1. World War II: (65 million) 1939 – 1945
The name of the war says it all. It truly was a “World War.” Casualties are estimated around 60 to 80 million. World War II directly affected over 100 countries and produced thousands of casualties in 27 countries. Hitler’s Germany final surrendered on April 29, 1945, thus ending the bloodiest war of all-time.
2. World War I: (25 million) 1914 – 1918
With over 70 million military personnel involved, World War I was one of the largest wars in the history of the world. After four long bloody years, the war ended when the Germans, Russians, Ottoman Empire and Hungarians were defeated. The outcome would ultimately lead to the European unsettle and spawn World War II.
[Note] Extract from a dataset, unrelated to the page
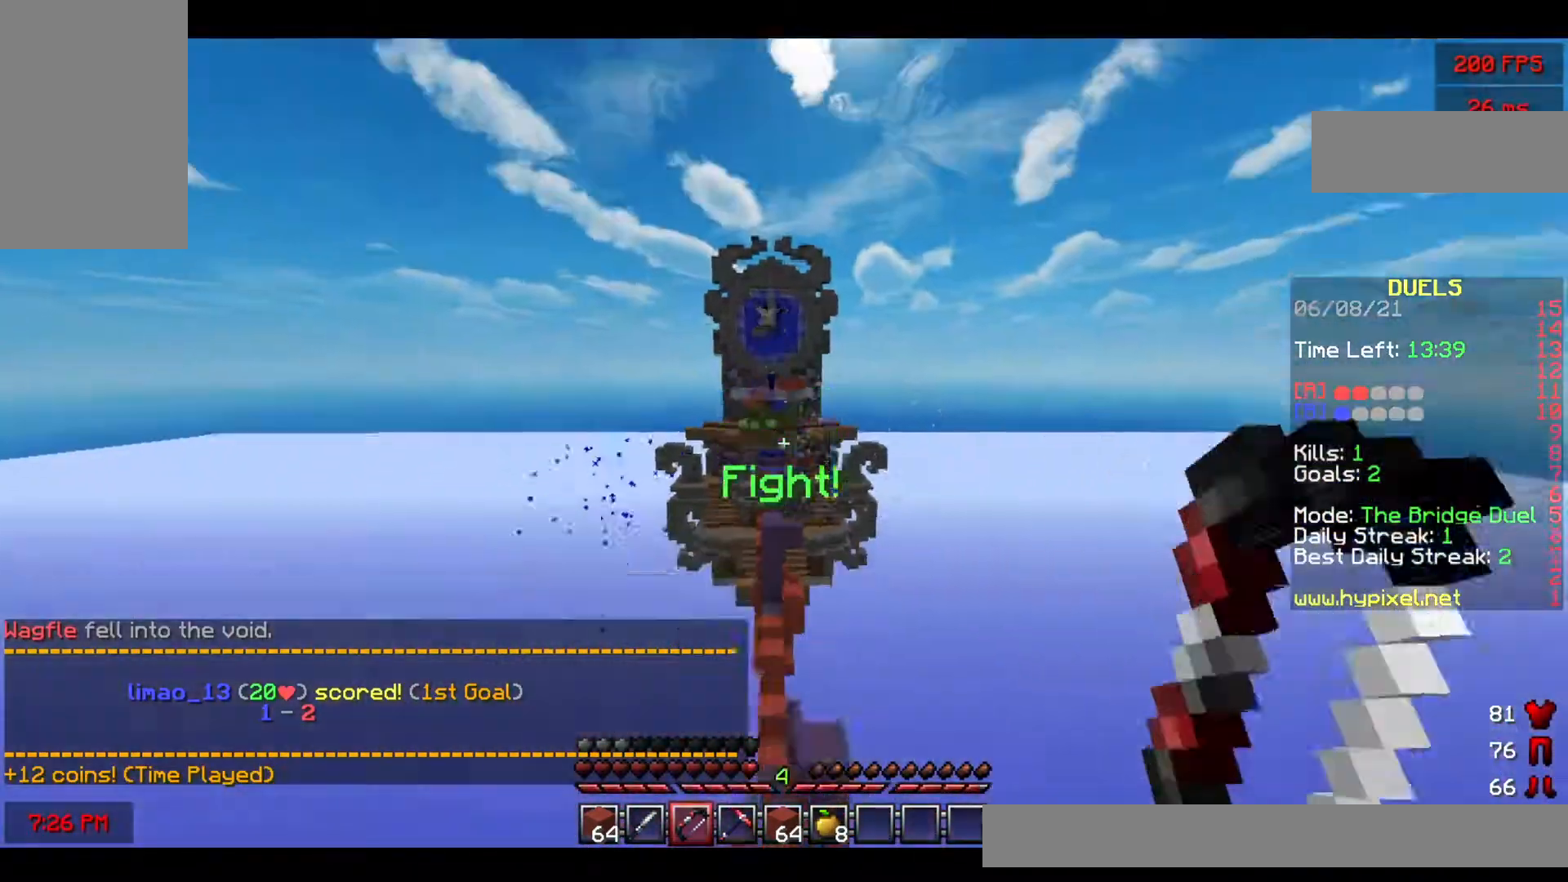
{"keys": ["space", "w"], "mouse": [], "events": [[300, "space", "down"]]}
3. The Great Purge: (13 million) 1937 – 1938
Joseph Stalin, the leader of the Soviet Union, headed a mass execution of those opposing the Communist party. Most of Stalin’s enemies and opposers were imprisoned or executed in a two-year span. The Soviet Union landscape and political makeup was established as Communism ruled for the next 50-60 years.
4. Cultural Revolution: (11 million) 1966 – 1976
Mao Zedong, chairman of the “Communist Party of China”, wanted to ensure communism continued but felt other members of his party were gaining more power than him. Consequently, he indoctrinated Chinese youth (called the Red Guards) to his cause and attempted to kill anyone that weakened his position. This started one of the largest civil wars in Chinese history with millions of casualties.
5. Belgian-Congo Free State: (8 million) 1876 – 1908
Leopold II was the leader of the war/genocide known as the Congo Free State. Leopold (King of the Belgians) exploited many industries in Congo and used his power to completely control the economic state of Congo. Leopold’s reign on the nation led to millions of deaths and eventually was stopped by European and U.S. media applying pressure to Belgian’s death grip.
Current society and leaders of nations can and should learn from the mistakes and atrocities of the wars of the 20th century. Thousands of U.S. troops deploy every year and sacrifice their lives to preserve our freedoms. Hopefully, future generations are willing to sacrifice their lives to prevent these atrocities from plaguing our history.